It is also widely grown as an ornamental plant for its flowers, with a double-flowered clone identified in Washington and British Columbia. R. spectabilis has escaped cultivation and become naturalized in parts of northwestern Europe, including Great Britain, Ireland and the Faroe Islands.

== In culture ==
The salmonberry is important to multiple indigenous people of America in its native range. The Makah people call the plant ka'k'we'abupt and the berry ka'k'we; the Cowlitz people call the plant e'twanac and the berry e'twan; speakers of Lower Chinook call it yunts. The Squamish people call the plant yetwánáy and the berries yetwán, the shoots are called stsá7tskaý (pronounced saskay). In the Saanich dialect, it is called elile.
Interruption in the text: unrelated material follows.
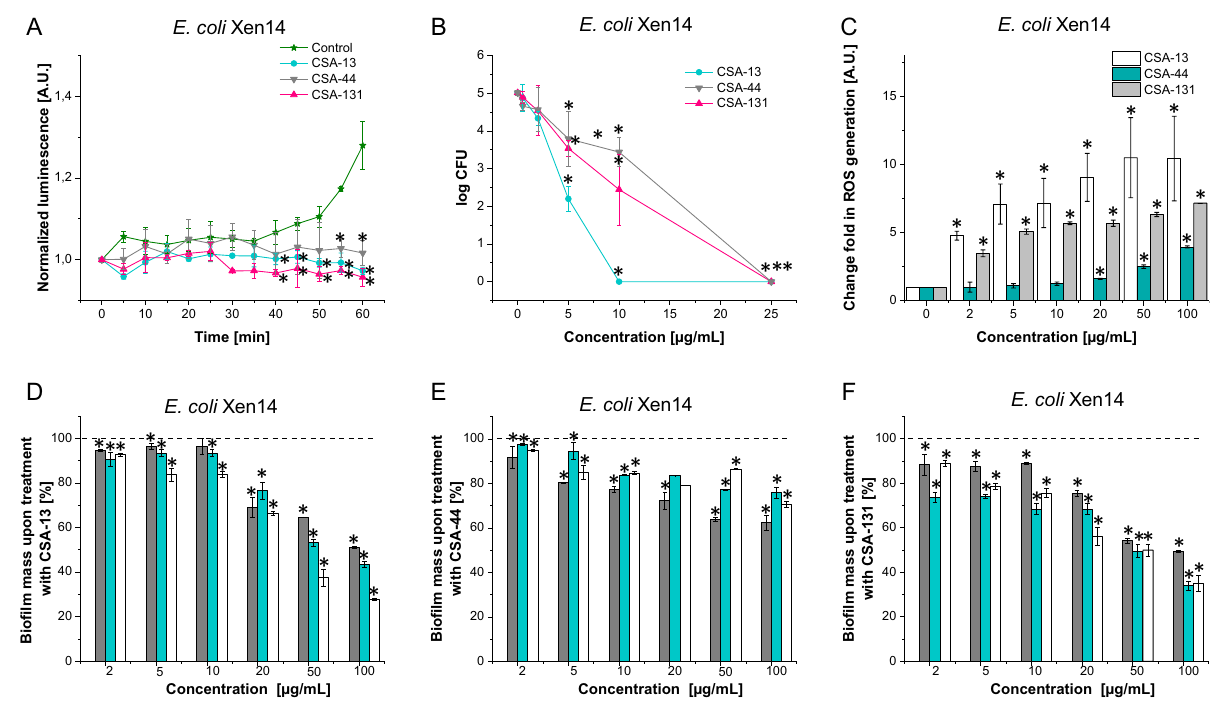
Figure 1. Antibacterial activity of ceragenins (CSA-13, CSA-44 and CSA-131) against E. coli Xen14. Decrease of bacteria-derived luminescence signal upon 1 h treatment with tested ceragenins. Results are presented as mean ± SD from 3 replicates ( A ). Decrease of survival of E. coli Xen 14 planktonic bacteria when exposed to ceragenin CSA-13, CSA-44 and CSA-131 evaluated using the “killing assay” method. Results are presented as mean ± SD from 3 replicates ( B ). Induction of reactive oxygen species (ROS) generation by E. coli Xen14 was evaluated by DFCH-DA fluorometric assay. Formation of ROS upon treatment with CSA-13, CSA-44, and CSA- 131 at a concentration of 1–100 μg/mL was presented. Results are presented as mean ± SD from 3 replicates; *indicates statistical significance ≤ 0.05, ** ≤ 0.01, and *** ≤ 0.001 ( C ). Anti-biofilm properties of CSA-13 ( D ), CSA-44 ( E ), CSA-131 ( F ) against E. coli Xen14. Ability of ceragenins to prevent the biofilm formation of E. coli was measured using crystal violet staining upon 24 (grey bars), 48 (green bars) and 72 h (white bars). Results are presented as mean ± SD from 3 replicates. Dashed horizontal line indicate untreated control (0 µg/mL of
The birdsong of the Swainson's thrush, sometimes known as the salmonberry bird, is believed by some indigenous people of the Pacific Northwest Coast to cause the ripening of salmonberries, as is the case of the Saanich people who give the birdsong the onomatopoeic translation of "xwexwelexwelexwelexwesh!" meaning "ripen, ripen, ripen, ripen!" This belief is also widespread and is known to the Tlingit, Haida, Haisla, Oweekeno, Kwakwaka'wakw, Nuu-Chah-Nulth, Ditidaht, Sḵwx̱wú7mesh, and the Straits Salish people. The presence of Elasmostethus cruciatus, called the salmonberry bug, is also seen as an indicator to Northwest Coast indigenous peoples that salmonberry shoots are ready to harvest.